Physical adsorption of gases


In this experiment students record an adsorption isotherm of N2 molecules and a second one for Ar atoms on a graphite substrate at a temperature of 77.4K. A characteristic monolayer feature of the N2 isotherm corresponding to a known density of molecules on the graphite substrate allows one to calculate the total substrate area, thus allowing for determination of the Ar-Ar spacing at monolayer completion for this adsorbate. To no surprise, this number is very close to the nearest neighbor spacing in solid argon.
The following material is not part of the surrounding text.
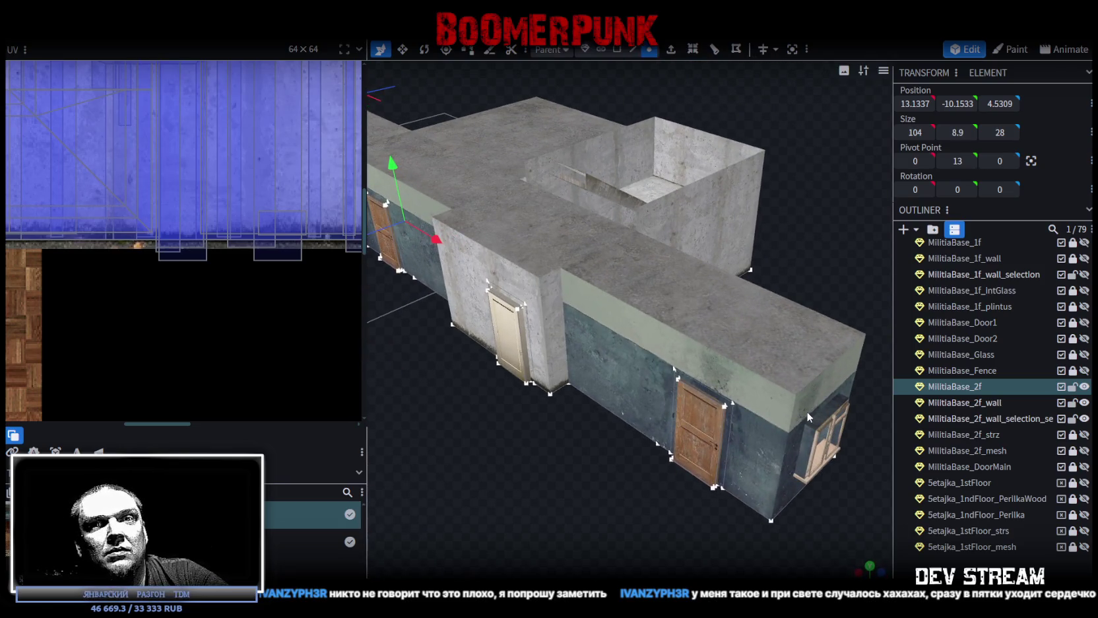
{"action": "scroll", "coordinate": [802, 409], "scroll_direction": "down", "scroll_amount": 3}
This follows from the fact that the main force governing adsorption and adsorbate-adsorbate interaction is the dipole-dipole force, the same force governing the vapor-liquid condensation and solidification of neutral atoms.

Experiment Information

Discussion Questions

  1. How (if at all) would an error in the calibration of the pressure gauge affect your results? A calibration error could be one (or both) of two types: (1) an offset error, in which zero volts is not really zero pressure; (2) a scaling error, in which a change in pressure is not correctly represented by the change in voltage (e.g, 10.0 torr reads 0.100 volts, but 20.0 torr reads 0.210 volts).
  2. How would too low a level of liquid nitrogen in the little dewar surrounding the cell affect your results?
  3. How would a wrong value for the sample volume affect your results? In particular, would it change the calculated ratio of the argon to nitrogen monolayer coverage? Explain why or why not.
  4. Imagine doing this experiment with krypton gas. First, would it work, that is, would you get a monolayer adsorbed at 77.4 K? Second, about what volume STP would make a monolayer coverage, based upon what you know about argon and nitrogen? Third, do you think that you might see a registered phase with Kr? Why or why not?